The hospitality industry has always been built on delivering a superior customer experience, and this has, for the most part, been centered around highly trained front desk staff, bespoke concierge services, and all the little “extras” that the best hotels are known for. Success in the hospitality industry today though, requires more than a friendly concierge who knows where to get the best tickets for the latest Broadway show. Customer experience in the hotel industry requires attention to the digital channel as well, especially as guests become more accustomed to and expect the option of digital, rather than face-to-face interaction.
The Internet of Things (IoT) – often associated with industrial and factory-floor operations – is moving rapidly into the hotel business, adding a level of smart automation that brings a new level of convenience and comfort to hotels which simply cannot be replicated by human staff. Smart building solutions from companies like Senseware and Axius for example, provides an IoT-driven way to monitor building and environmental systems in real time, with solutions for things like water and energy conservation, air quality monitoring, predictive maintenance, and failure detection. With the price of sensor technology rapidly decreasing, these sorts of HVAC and facilities systems can be equipped with sensors, with data sent to a central panel – so problems and failures are detected before a guest has the chance to call the front desk and complain.

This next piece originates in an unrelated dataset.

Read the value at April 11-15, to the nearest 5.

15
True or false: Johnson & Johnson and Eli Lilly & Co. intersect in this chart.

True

We are also seeing synergies being created as both the hospitality industry, and retail both move towards digital models of service. Some of the biggest resorts have always had retail partnerships, most notably, hotel casinos which feature “retail therapy” with high-end retail brands adjacent to the casino and in the same building. J.D. Powers’ Hotel Loyalty Program Satisfaction Study showed that third-party partnerships are one of the most important aspects of a hotel’s loyalty program, and more hotels are partnering with third-party retail brands to fill this need.

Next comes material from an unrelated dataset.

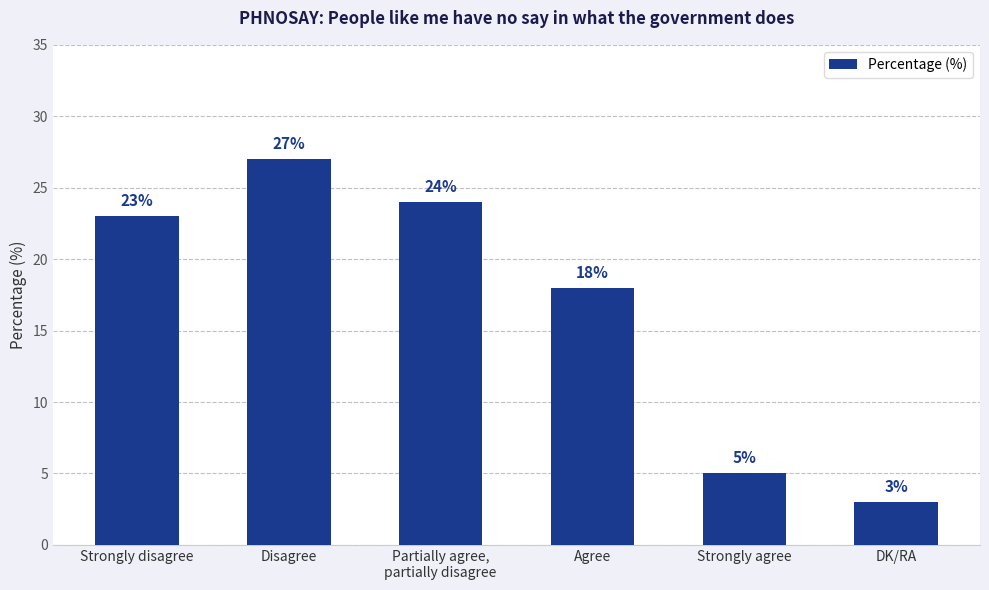

List the labels in order of value, smallest first.

DK/RA, Strongly agree, Agree, Strongly disagree, Partially agree,
partially disagree, Disagree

More specifically, customers aren’t just expecting retail convenience as part of their hotel stay, they are expecting retail ecommerce to be integrated into the experience. An excellent example of this type of partnership is seen with Virgin Hotels, which recently partnered with The Gap, to allow guests to order online from gap.com from the convenience of their hotel room, and then have items delivered to their room within three hours.
The most evident digital disruption in the hotel industry of course, is the ubiquitous presence of online hotel comparison platforms, which have largely made human travel agencies obsolete and have added a level of in-your-pajamas convenience to the process of reserving a hotel room. What is even more telling is that digital hotel booking has shifted very quickly from the desktop to mobile, and hotel booking engines and hotel brands alike have very quickly adapted their booking sites to accommodate this trend. Our research shows that hotel bookings on mobiles increased by 67 percent in the U.S. in 2016 compared to the previous year, with tablet bookings increasing 30 percent year-over-year, while desktop bookings increased only four percent.

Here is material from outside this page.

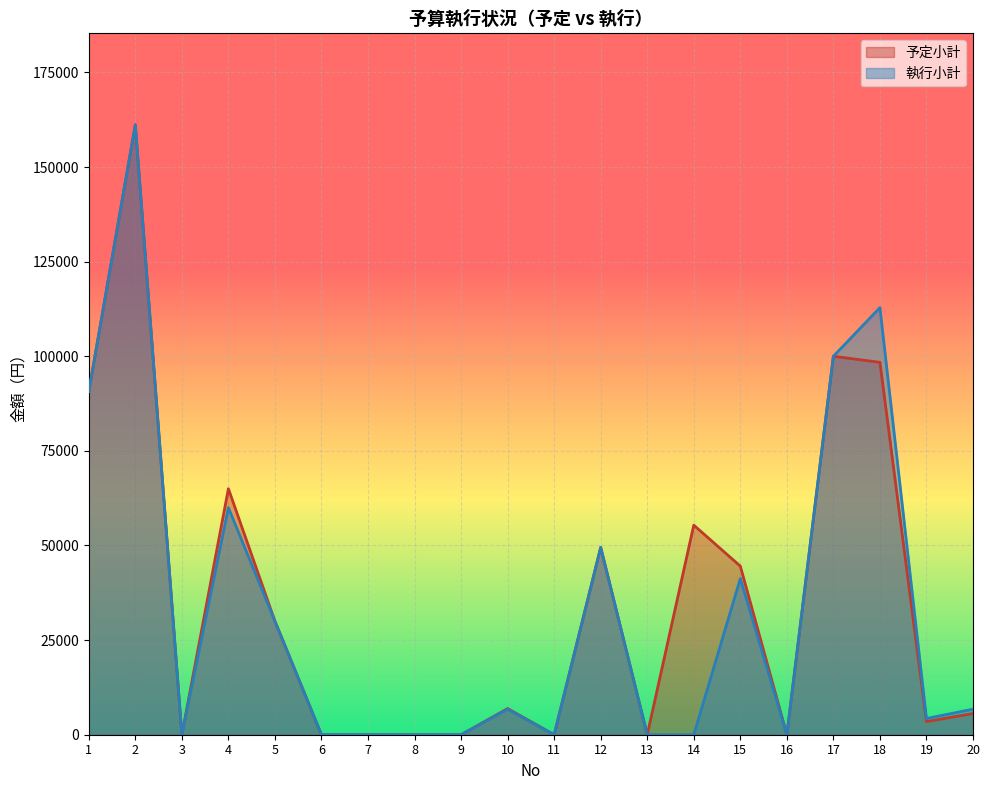

Does the chart display data point markers on the line(s)?

No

The mobile trend in hospitality has become even more evident with new features such as mobile check-in, which allows guests to bypass the front desk and check in via their mobiles, and even digital room keys which replace the keycard with a mobile phone app. That same app can also allow the guest to access a variety of guest services.
The overriding concern with the move to digital is the potential for loss of personalization, but this need not be a worry. Digitized customer service and customer experience tools in the hospitality industry, when implemented correctly, only enhance the human experience by allowing those skilled humans the ability to access more information, greater levels of service, and more time to focus on making their guests comfortable.